For reference purposes, the current level of carbon dioxide in the atmosphere is about 380 parts per million. The EPA estimates that if no action is taken to curb CO2 emissions, the atmospheric concentration of CO2 would be 718 ppm by 2095.

If the Bingaman-Specter bill were implemented, however, the EPA estimates that CO2 levels would be 695 ppm — a whopping reduction of 23 ppm….

Although the EPA didn’t pursue its analysis that far, figuring out the implications are readily doable using the assumptions and formulas of the United Nations’ Intergovernmental Panel on Climate Change. Under the no-action scenario (718-to-695 ppm), the IPCC formulas indicate that the multitrillion-dollar Bingaman-Specter bill might reduce average global temperature by 0.13 degrees Celsius.

Under the maximum regulation scenario (514-to-491 ppm), Bingaman-Specter might reduce average global temperature by 0.18 degrees Celsius.

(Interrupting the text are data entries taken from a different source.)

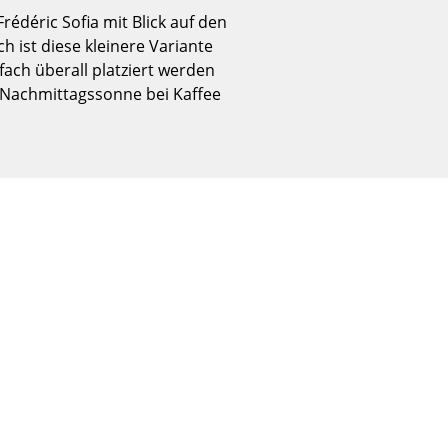
Empfang
édéric Sofia mit Blick auf den
Cafeteria
 ist diese kleinere Variante
Branchenlösungen
fach überall platziert werden
 Nachmittagssonne bei Kaffee
Sicheres Arbeiten
Das Original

Actual temperature reductions are likely to be less since these estimates rely on the IPCC’s alarmist-friendly assumptions and formulas.

By the way, the figure of 718ppm by 2095 is wildly overstated.  CO2 increased about 90ppm in the last 120 years, and it take wildly aggresive forecats to have it increase by 340ppm in the next 75-80 years.  More on that topic here.

We’re All Saved! State Treasurers Are on the Case

Thank God, we are now going to all be safe from global warming.  From a speech to the National Association of State Treasurers:

Continued leadership from state treasurers on global warming will be essential to ensure that we address the scale and urgency of climate risk—and capture the vast economic possibilities that lie ahead as the world transitions to a clean energy future.

Translation:  Expect global warming to be used an the new excuse to raise taxes. 

Actually, the speaker is referring to an action by the NY Attorney General demanding certain companies put disclosures in their investment materials about the future economic harms from global warming.

Court Throws Out California Global Warming Suit

Via Q&O:

A federal judge on Monday tossed out a lawsuit filed by California that sought to hold the world’s six largest automakers accountable for their contribution to global warming. District Judge Martin Jenkins in San Francisco handed California Attorney General Jerry Brown’s environmental crusade a stinging rebuke when he ruled that it was impossible to determine to what extent automakers are responsible for global-warming damages in California. The judge also ruled that keeping the lawsuit alive would threaten the country’s foreign policy position.

I would also add that it is impossible to determine how much CO2 has affected warming, or what weather effects might be the result of such warming or just from normal variation.  Further, while areas like the Arctic are clearly warming, it is not at all clear that the US has experienced much warming in the last century.